Research

BEM

Motivation

The Boundary Element Method (BEM) plays an important role for the simulation of wave propagation. As it is only necessary to know (or calculate) the sound field on the surface of objects, the BEM is often used for exterior problems in unbounded domains. At the ARI the BEM is implemented in AcouBEM using the so called collocation approach with constant elements, and the implementation is used in several projects ranging from the calculation of HRTFs to the simulation of the effectiveness of noise barriers.  For that reason the BEM implementation is constantly adapted to new problems and continously updated with new routines. The code for 3D problems is also used for Mesh2HRTF.

Condition number and relative error of the numerical solution for different choices of the Burton Miller factor
Condition number and relative error of the numerical solution for different choices of the Burton Miller factor

Die Burton Miller Methode

In AcouBEM the Burton-Miller method is used to guarantee a stable and unique solution of a scattering problem for all frequencies. In a nutshell the Burton-Miller method is based on the combination of two different representations of the Helmholtz equations. In this combination the so called Burton-Miller factor plays an important role and especially in the low frequency regions one can find a lot of different methods and suggestions on how to set this parameter.
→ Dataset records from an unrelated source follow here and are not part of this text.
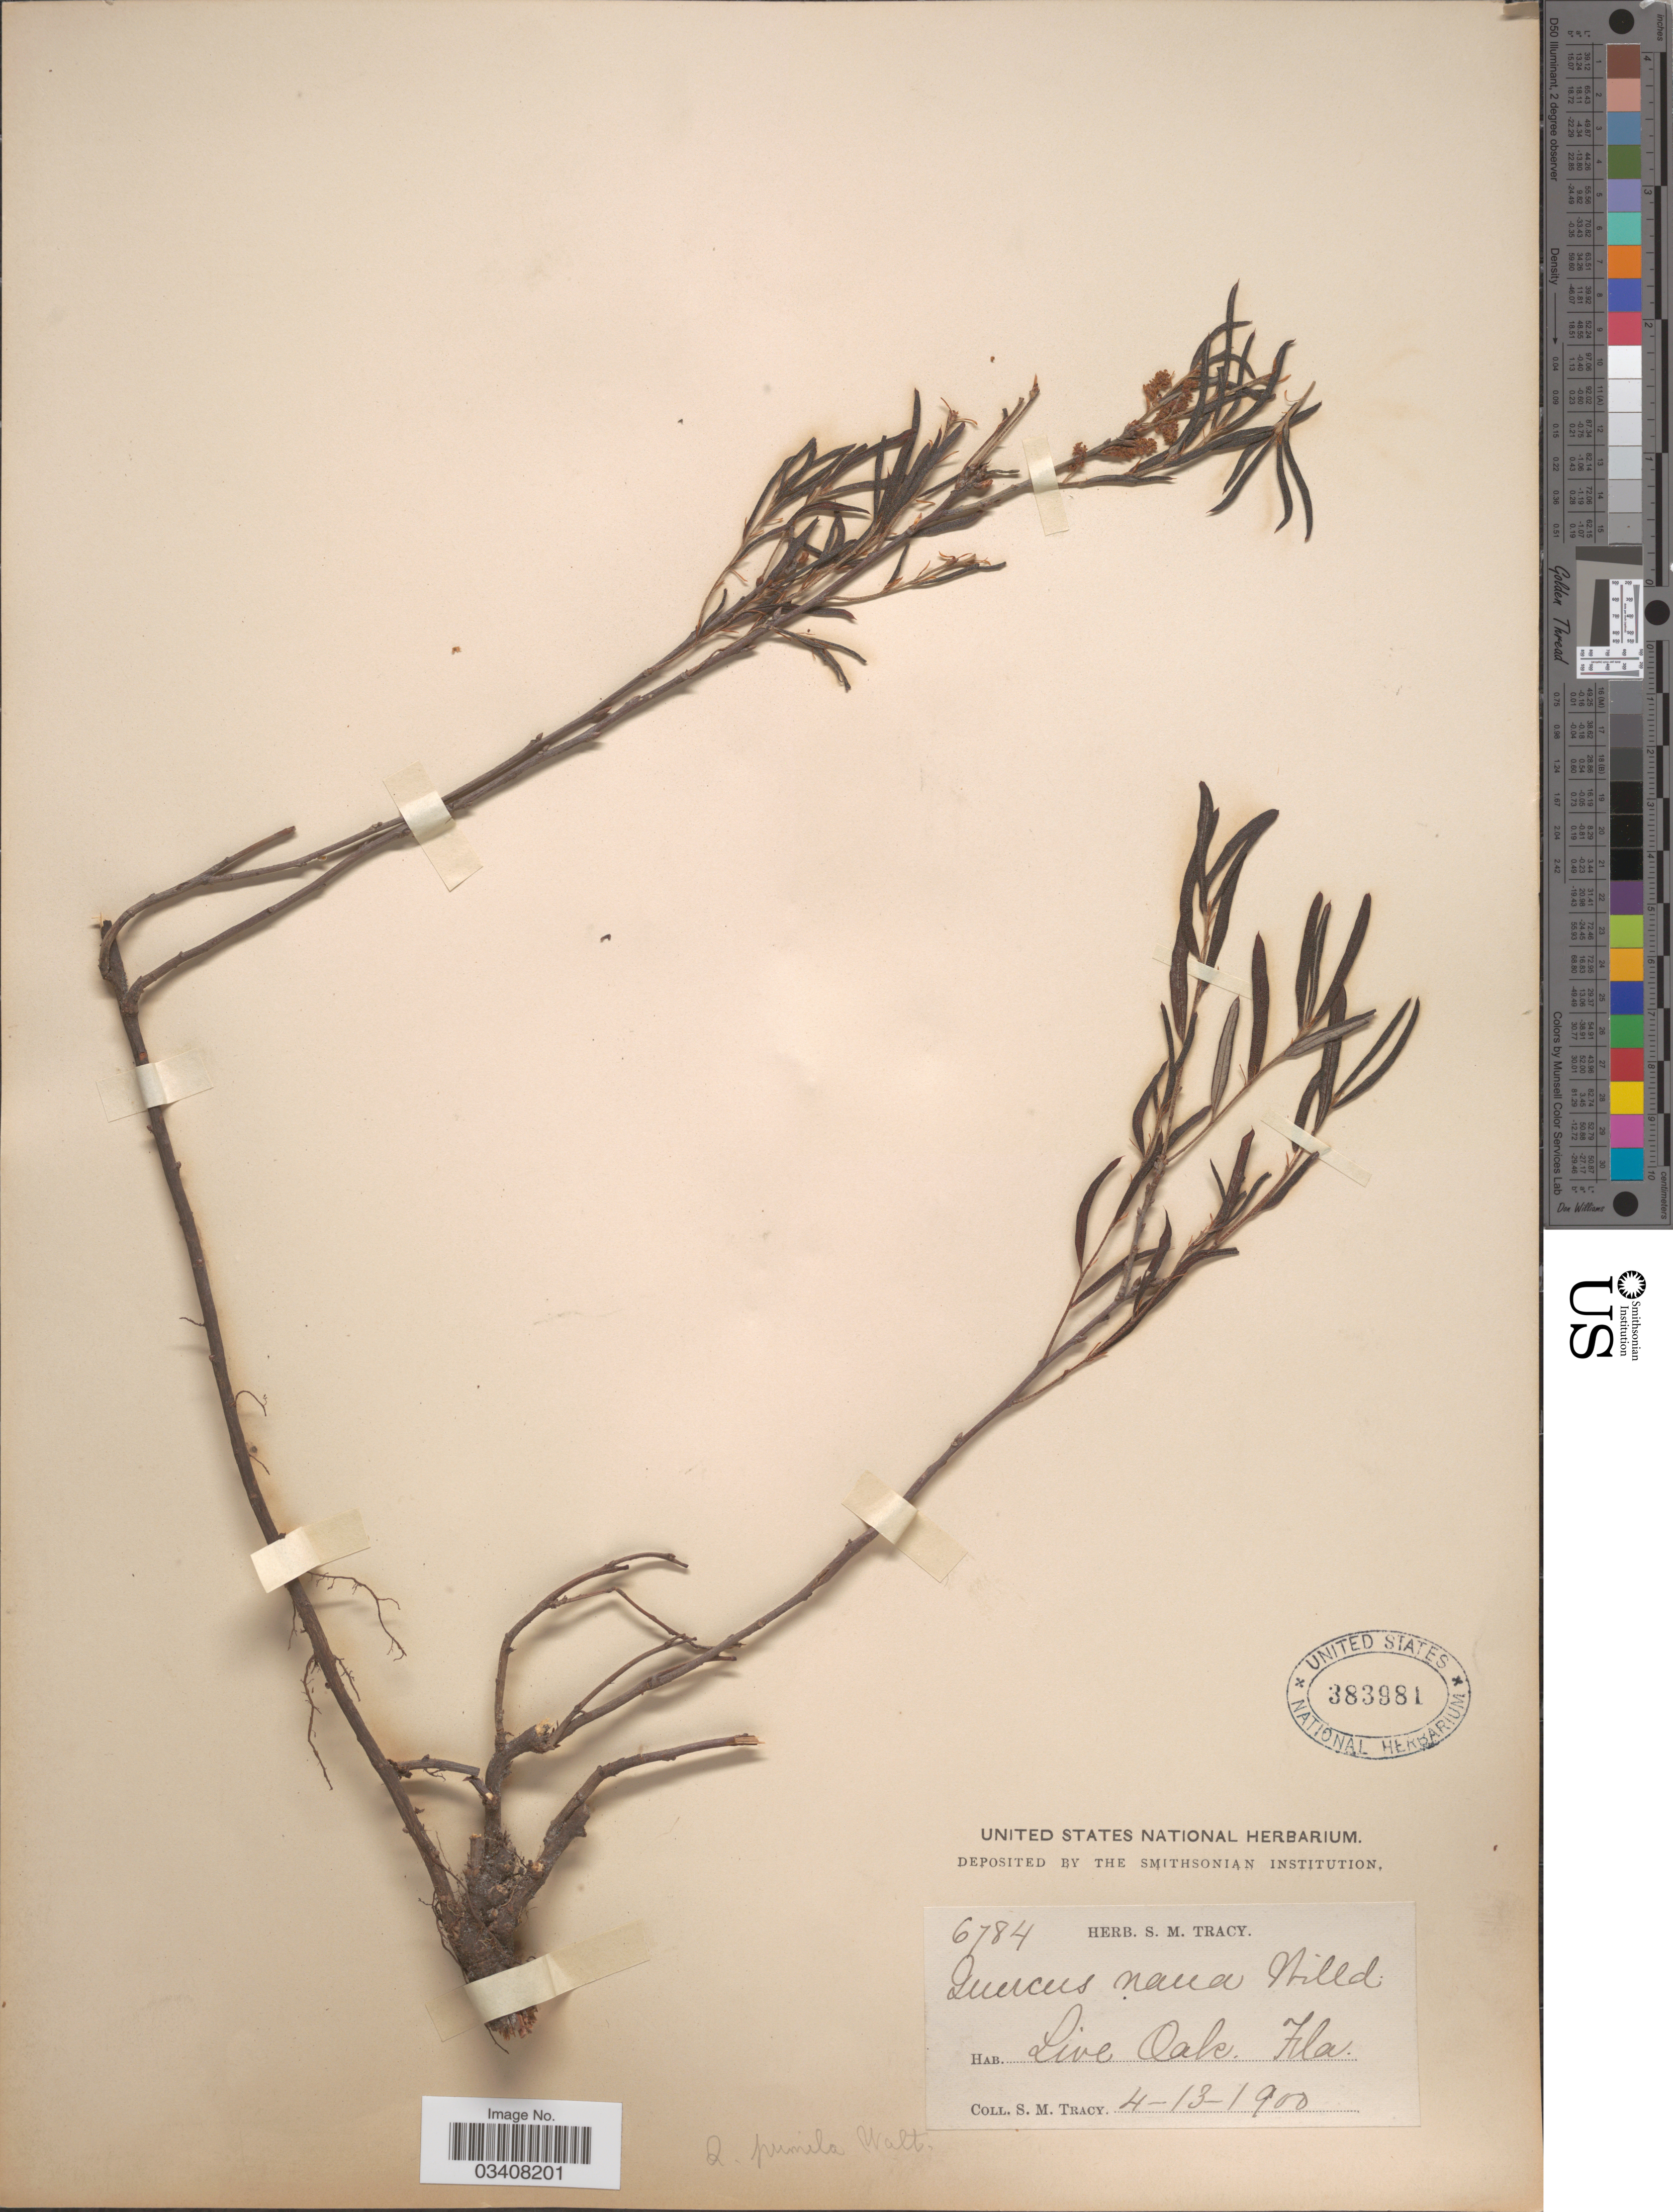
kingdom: Plantae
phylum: Tracheophyta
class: Magnoliopsida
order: Fagales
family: Fagaceae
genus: Quercus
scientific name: Quercus pumila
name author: Walter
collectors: S. M. Tracy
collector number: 6784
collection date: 1900-04-13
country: United States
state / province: Florida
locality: Live Oak.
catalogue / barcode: US 383981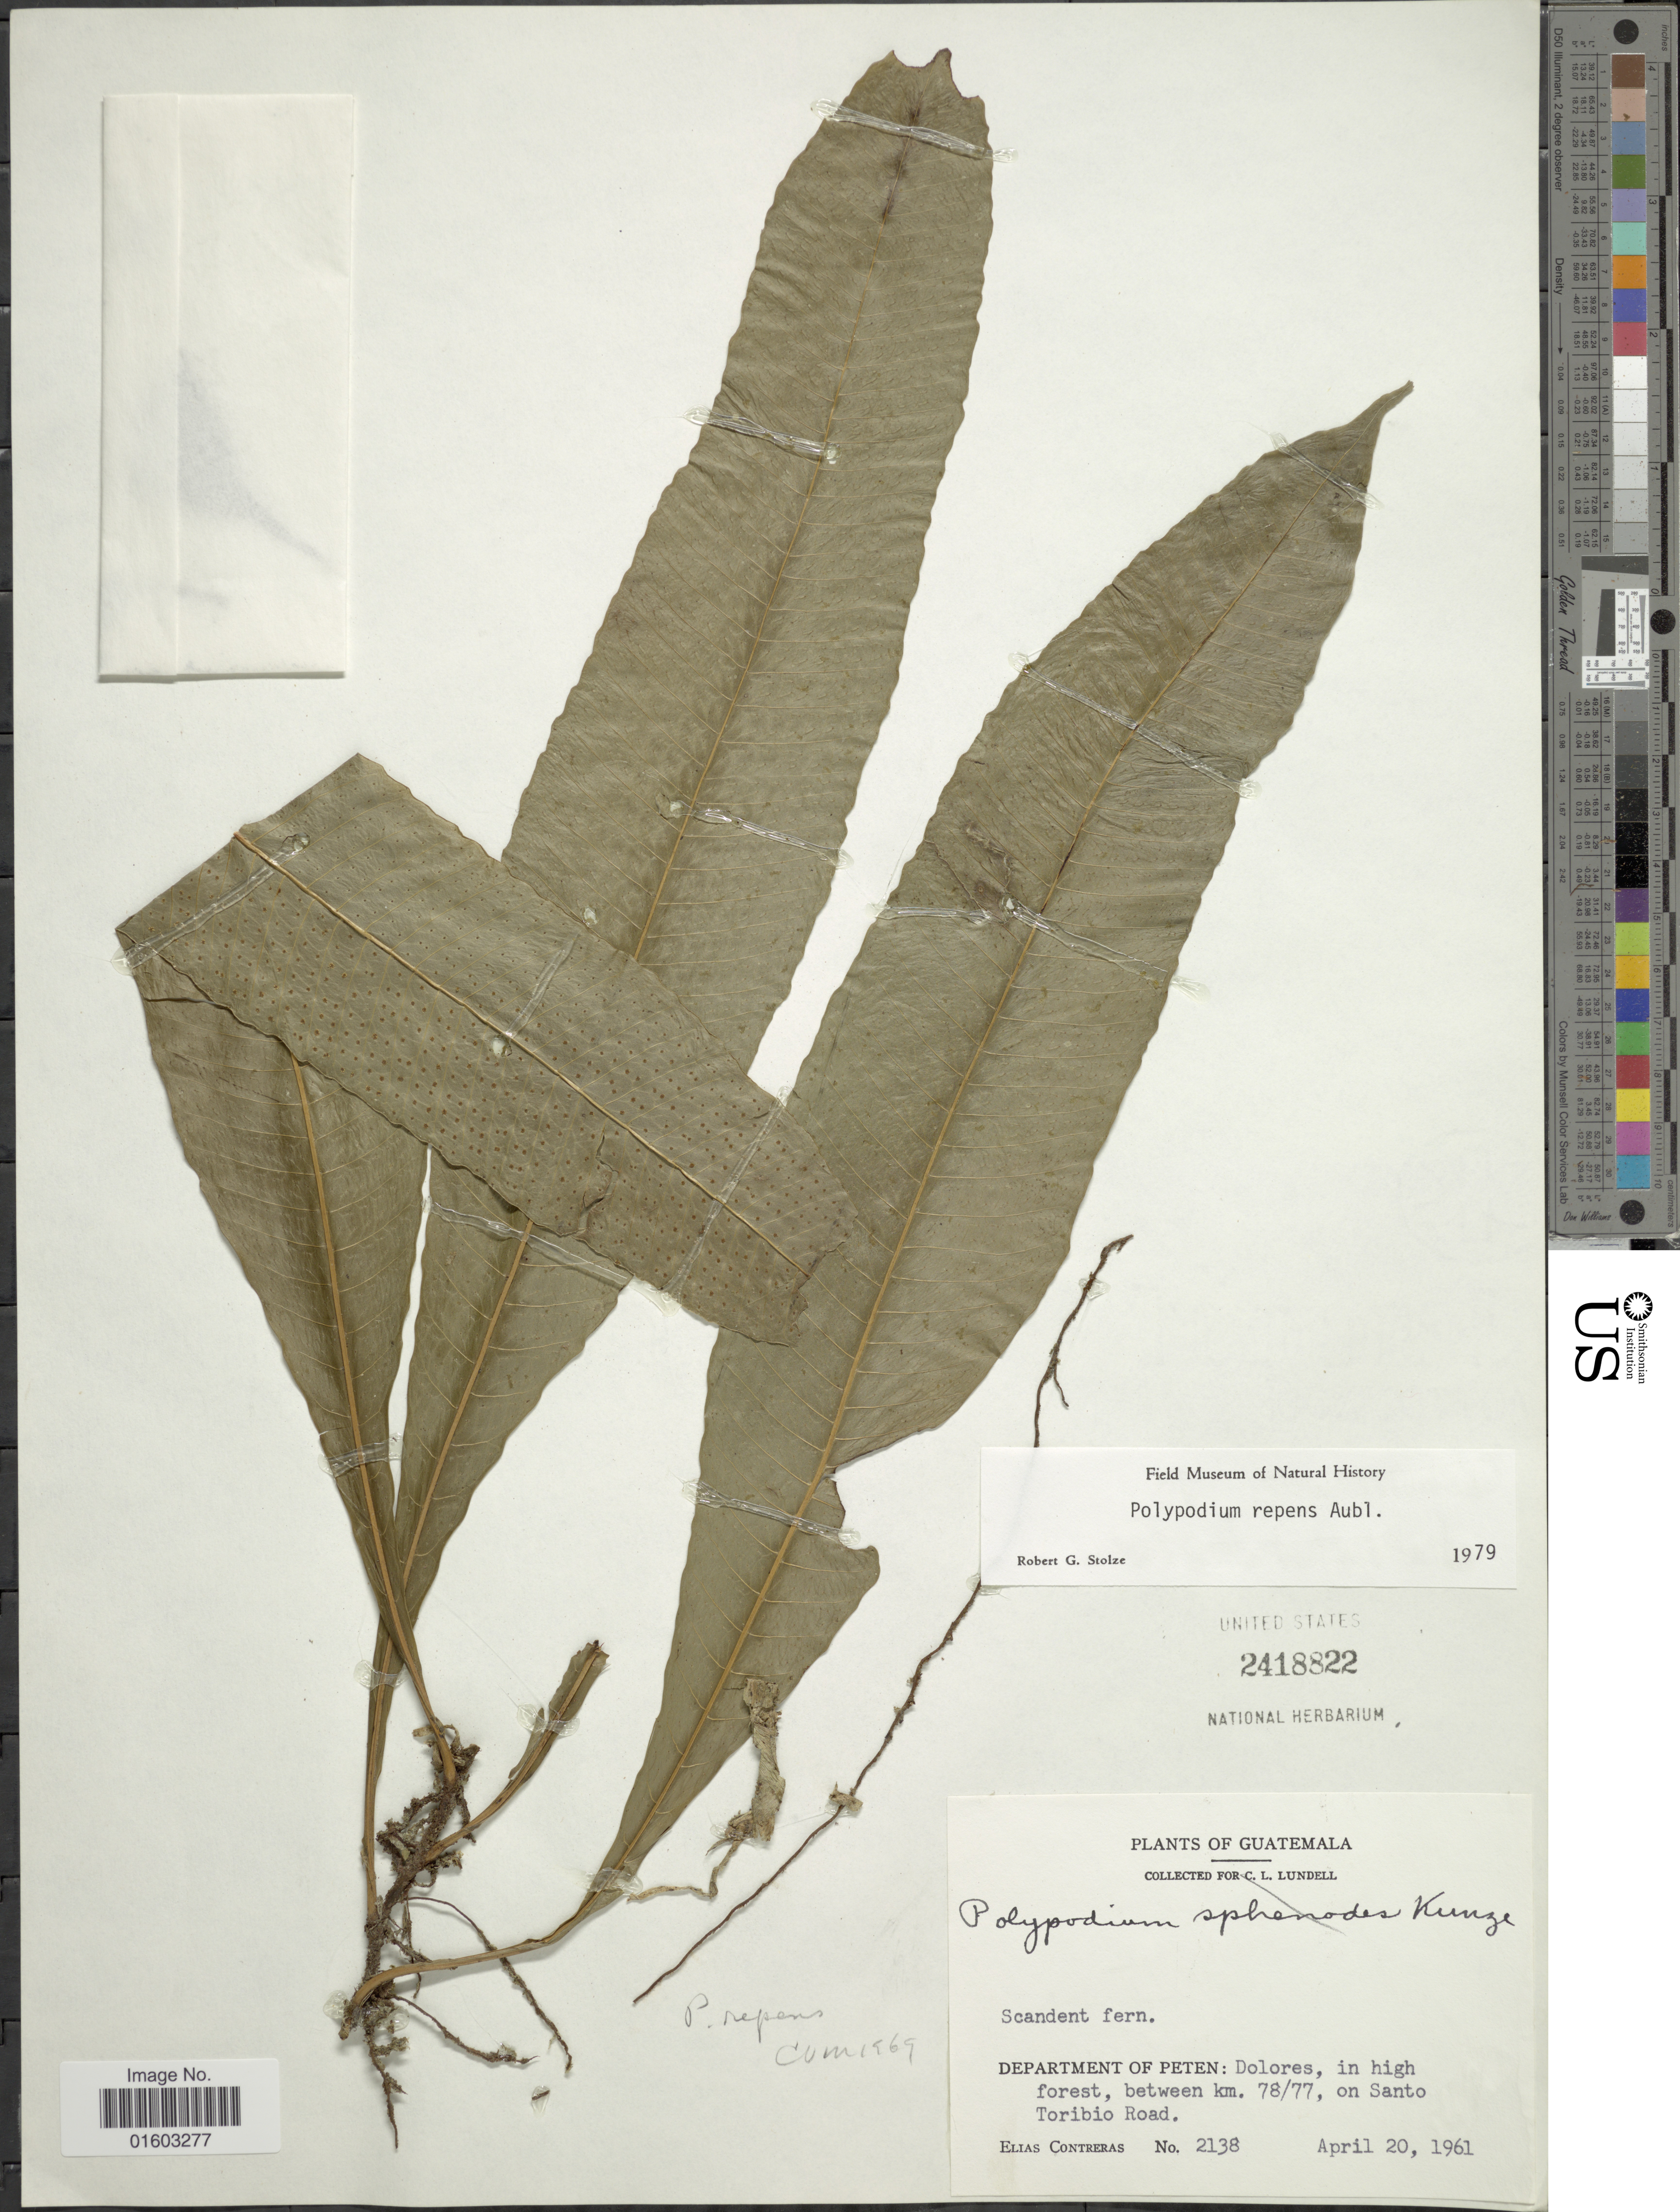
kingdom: Plantae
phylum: Tracheophyta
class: Polypodiopsida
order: Polypodiales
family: Polypodiaceae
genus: Campyloneurum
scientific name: Campyloneurum repens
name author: (Aubl.) C. Presl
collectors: E. Contreras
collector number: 2138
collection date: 1961-04-20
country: Guatemala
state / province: El Petén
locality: Dolores, in high forest, between km 78/77, on Santo Toribio Road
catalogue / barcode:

Using the example of a sound hard sphere, one can see that the choice of the BM factor plays an important role for the stability of the system which can be represented by the condition number. A large number has negativ effect on the accuracy of the calculated solution.

Adaptivity

Numerical error of the BEM as a function of the length of an average element
Numerical error of the BEM as a function of the length of an average element

The accuracy of the BEM solution is mainly dependent on the size of the used elements and the frequency. As a rule of thumb it is suggested to use at least six to eight elements per wavelength. Adaptivity now means that the program automatically detects at which part ot the scatterers surface the solution is not accurate enough, and thus, where the accuracy of the calculations needs to be enhanced for example by subdiving one or more elements. To that end, it is essential to have a good and reliable "local" error estimator, that is close to the actual error. At the ARI different methods for such an estimator are investigated.